"No, miss. Cap'n Abe, I mean. This here Am'zon Silt, 'tis plain to be seen, has got more salt water than blood in his veins. Cap'n Abe's a nice feller—not much again him here where he's lived and kep' store for twenty-odd year. 'Ceptin' his yarnin' 'bout his brother all the time. But from the look of Cap'n Am'zon I wouldn't put past him anything that Cap'n Abe says he's done—and more.

"But Abe himself, now, I'd never believed would trust himself on open water."

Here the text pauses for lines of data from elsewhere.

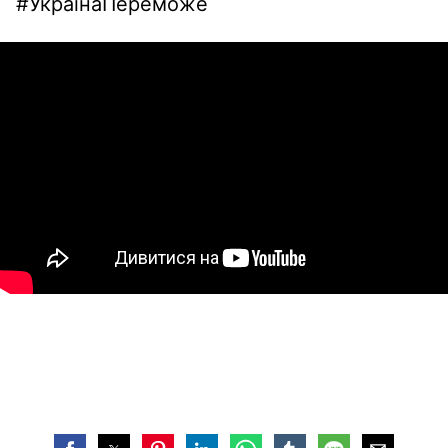
#УкраїнаПереможе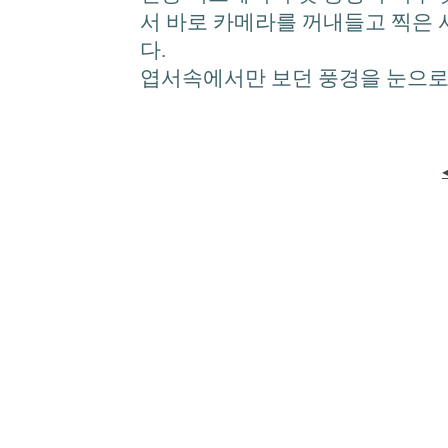
서 바로 카메라를 꺼내들고 찍은
다.
엽서속에서만 보던 풍경을 눈으로 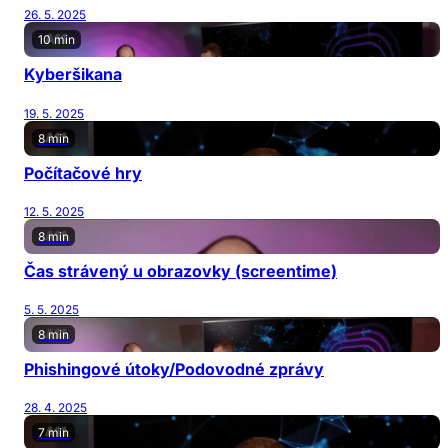
26. 5. 2025
10 min
Kyberšikana
19. 5. 2025
8 min
Počítačové hry
12. 5. 2025
8 min
Čas strávený u obrazovky (screentime)
5. 5. 2025
8 min
Phishingové útoky/Podovodné zprávy
28. 4. 2025
7 min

"Yet," cried Louise, "he's shipped on a sailing vessel, Uncle Amazon says. He's gone for a voyage."

"Ye-as. But has he?" Washy retorted, his head on one side and his rheumy old eyes looking up at her as sly as a ferret's.

"What do you mean?"

"We none of us—none of the neighbors, I mean—seen him go. As fur's we know he didn't go away at all. We're only taking his brother's word for it."

"Why, Mr. Gallup! You're quite as bad as Betty. One would think to hear you and her talk that Cap'n Amazon was a fratricide."

"Huh?"

"That he had murdered his brother," explained the girl.

"That's fratter side, is it? Well, I don't take no stock in such foolishness. Them's Bet Gallup's notions, Cap'n Am'zon's all right, to my way o' thinkin'. I was talkin' about Cap'n Abe."